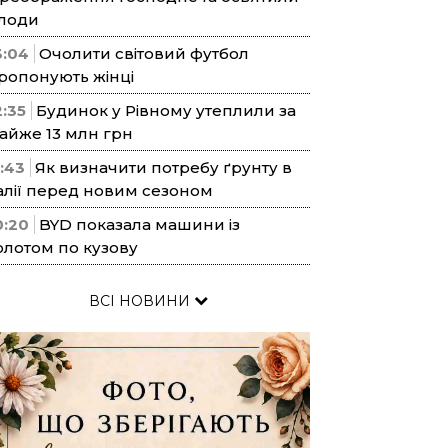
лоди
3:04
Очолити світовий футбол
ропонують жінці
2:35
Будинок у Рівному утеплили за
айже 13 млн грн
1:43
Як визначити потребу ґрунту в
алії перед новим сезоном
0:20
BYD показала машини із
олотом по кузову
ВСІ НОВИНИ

-=-=-=-=-

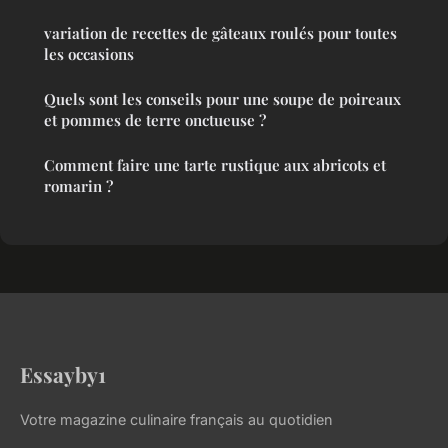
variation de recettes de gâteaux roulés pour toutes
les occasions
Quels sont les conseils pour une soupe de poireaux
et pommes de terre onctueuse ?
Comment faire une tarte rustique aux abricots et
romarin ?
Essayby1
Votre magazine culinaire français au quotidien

-=-=-=-=-

Copy each line of the listing that contains the string "pour".

variation de recettes de gâteaux roulés pour toutes
Quels sont les conseils pour une soupe de poireaux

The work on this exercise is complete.